Ketua II Asosiasi Tuna Longline Indonesia (ATLI) Dwi Agus menyatakan, kewajiban memakai AIS telah disosialisasikan kesyahbandaran dan otoritas pelabuhan. Sebanyak 163 kapal rawai (longline) tuna anggota ATLI diwajibkan menggunakan alat itu mulai 20 Agustus 2019.
Ketentuan penggunaan AIS oleh Kementerian Perhubungan itu juga dinilai tumpang-tindih dengan ketentuan pemakaian VMS oleh Kementerian Kelautan dan Perikanan. ”Kami diwajibkan memakai kedua alat, AIS dan VMS, yang fungsinya hampir sama. Apabila salah satu alat tak dipasang, kapal tidak bisa beroperasi,” katanya saat dihubungi di Jakarta, Selasa (8/6/2019).
Alat AIS berfungsi menunjukkan posisi kapal dan menghindari tabrakan antarkapal. Fungsi itu identik dengan VMS yang selama ini sudah digunakan kapal perikanan untuk memonitor pergerakan kapal. Di sisi lain, penggunaan AIS disyaratkan oleh regulasi internasional, termasuk untuk kapal rawai tuna yang memiliki jangkauan hingga ke laut lepas dan terikat aturan internasional.
Sekretaris Jenderal Asosiasi Tuna Indonesia (Astuin) Hendra Sugandhi menambahkan, pihaknya berharap pelaku usaha perikanan tidak dibebani lagi biaya AIS yang fungsinya sama dengan VMS. Biaya air time VMS Rp 6 juta per tahun dan peralatan VMS sekitar Rp 12 juta-Rp 13 juta. ”Seharusnya salah satu saja yang dipilih,” katanya.
Keselamatan
Pelaksana Tugas Direktur Jenderal Pengawasan Sumber Daya Kelautan dan Perikanan Agus Suherman menyatakan, pihaknya telah berkoordinasi dengan Ditjen Perhubungan Laut Kementerian Perhubungan. Sejauh ini, pemanfaatan AIS masih dalam pengembangan. Biaya AIS berkisar Rp 4,5 juta per unit.

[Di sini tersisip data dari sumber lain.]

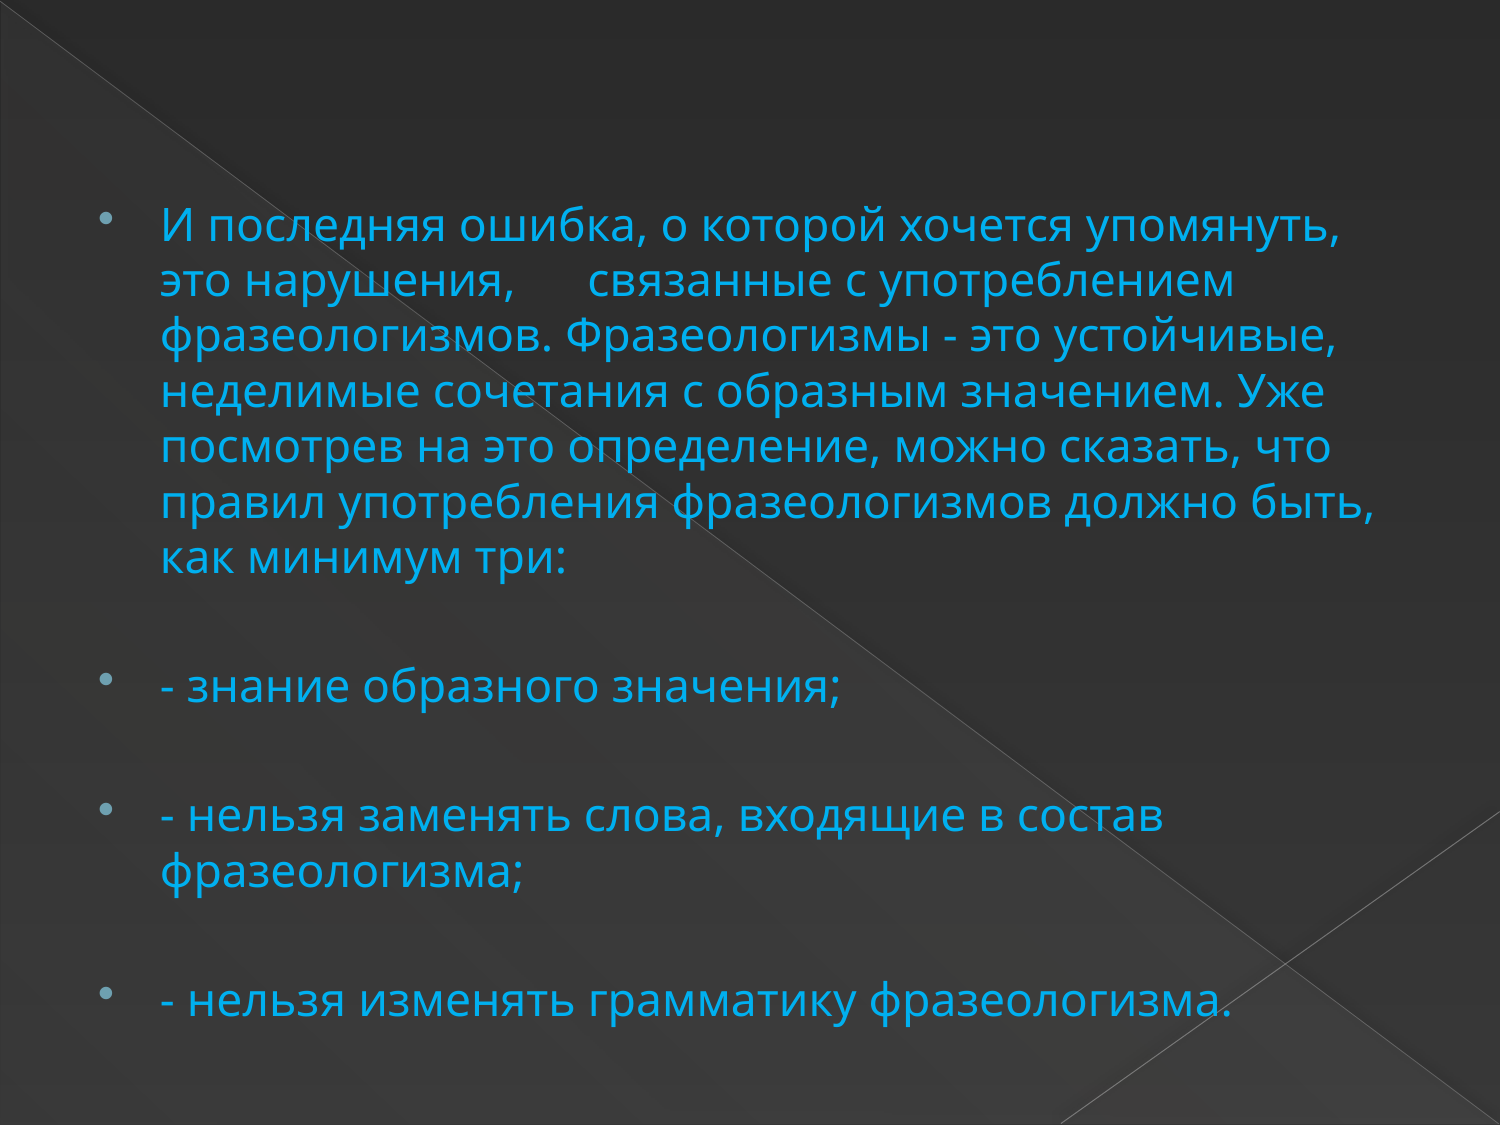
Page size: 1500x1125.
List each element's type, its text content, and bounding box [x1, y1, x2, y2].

list И последняя ошибка, о которой хочется упомянуть, это нарушения, связанные с употреблением фразеологизмов. Фразеологизмы - это устойчивые, неделимые сочетания с образным значением. Уже посмотрев на это определение, можно сказать, что правил употребления фразеологизмов должно быть, как минимум три: - знание образного значения; - нельзя заменять слова, входящие в состав фразеологизма; - нельзя изменять грамматику фразеологизма. [75, 187, 1425, 1043]
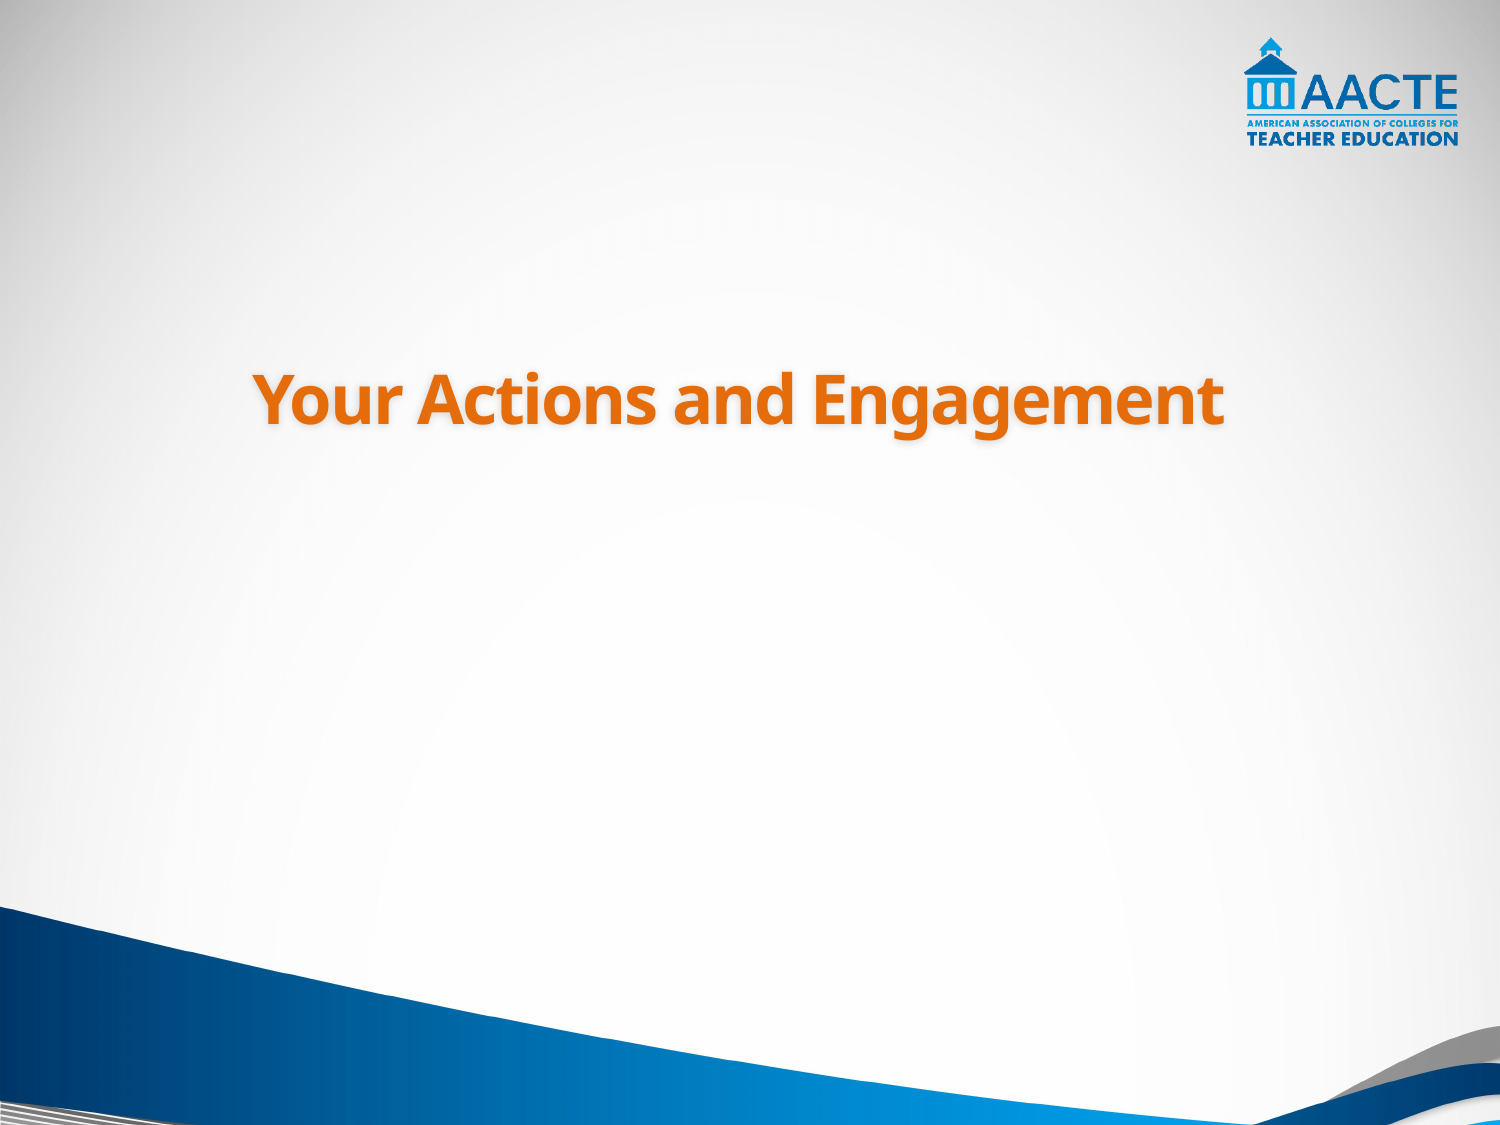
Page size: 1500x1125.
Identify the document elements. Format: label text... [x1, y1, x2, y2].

title Your Actions and Engagement [37, 287, 1458, 507]
picture [0, 0, 1500, 1125]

Penggunaan AIS tidak menghilangkan pemakaian VMS karena fungsi dan kegunaannya berbeda. ”AIS berfungsi menjamin keselamatan pelayaran, kapal yang satu dengan yang lain dapat memonitor situasi lalu lintas pelayaran terdekat, dan juga terpantau oleh otoritas pelayaran. Sementara VMS berfungsi memantau pergerakan kapal-kapal perikanan untuk memastikan kepatuhan terhadap peraturan perundang-undangan,” kata Agus.

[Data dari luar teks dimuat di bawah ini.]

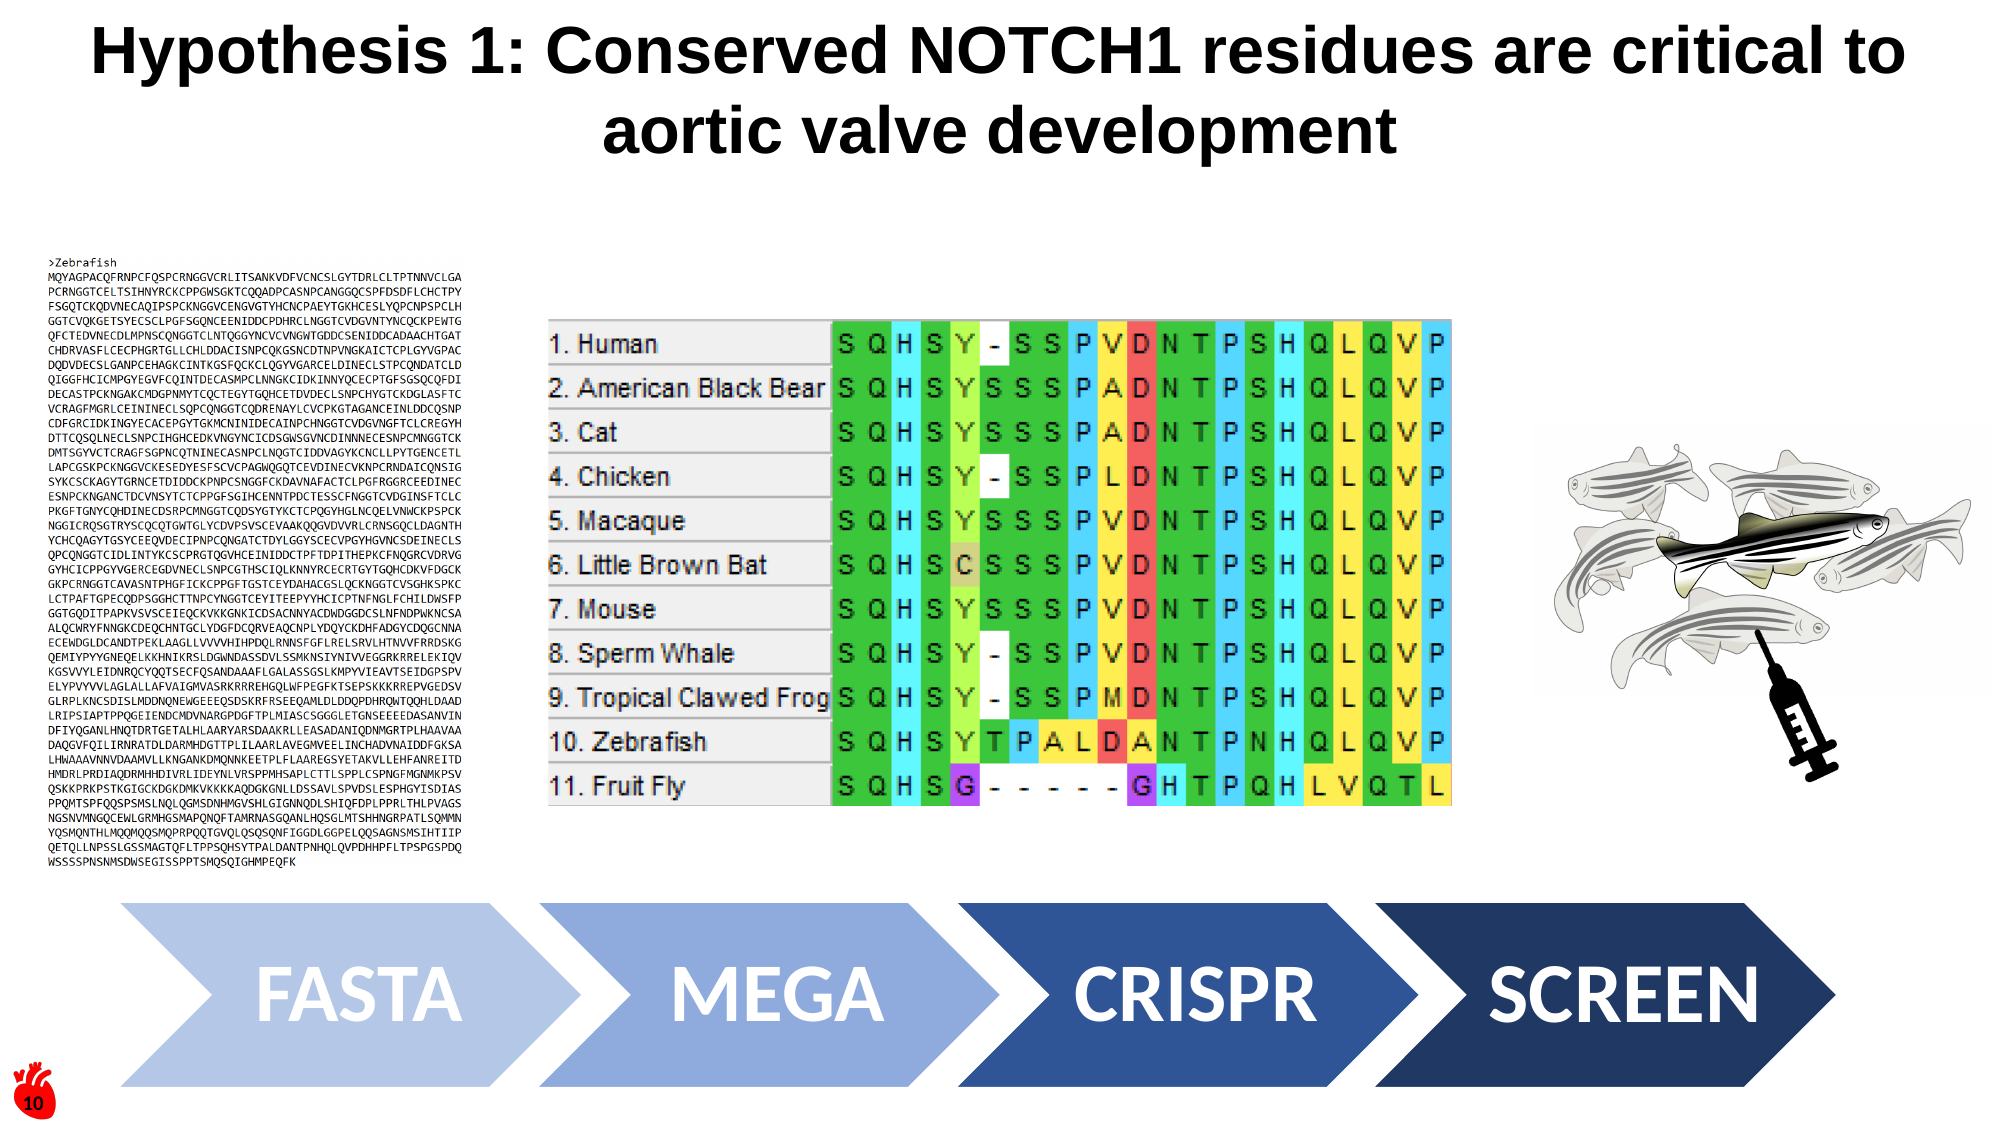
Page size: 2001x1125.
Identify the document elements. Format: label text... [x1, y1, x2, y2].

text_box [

AIS menjamin keselamatan pelayaran dan terpantau oleh otoritas pelayaran, sedangkan VMS berfungsi memantau pergerakan kapal.

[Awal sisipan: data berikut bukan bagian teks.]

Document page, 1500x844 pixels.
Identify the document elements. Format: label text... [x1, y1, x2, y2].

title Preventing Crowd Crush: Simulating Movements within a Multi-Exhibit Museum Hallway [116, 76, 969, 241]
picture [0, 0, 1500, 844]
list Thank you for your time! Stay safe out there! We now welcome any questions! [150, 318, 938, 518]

Penggunaan VMS mengacu kode etik perikanan bertanggung jawab dari Organisasi Pangan dan Pertanian untuk mendorong manajemen sumber daya perikanan berkelanjutan dan terintegrasi dengan laporan hasil tangkapan ikan. Pemakaian VMS diwajibkan untuk kapal ikan berukuran di atas 30 GT.
Sementara itu, AIS merupakan sistem dalam pelayaran yang digunakan untuk perangkat keselamatan kapal berdasarkan ketentuan yang diterbitkan Organisasi Maritim Internasional (IMO) bagi kapal berukuran di atas ukuran 300 GT.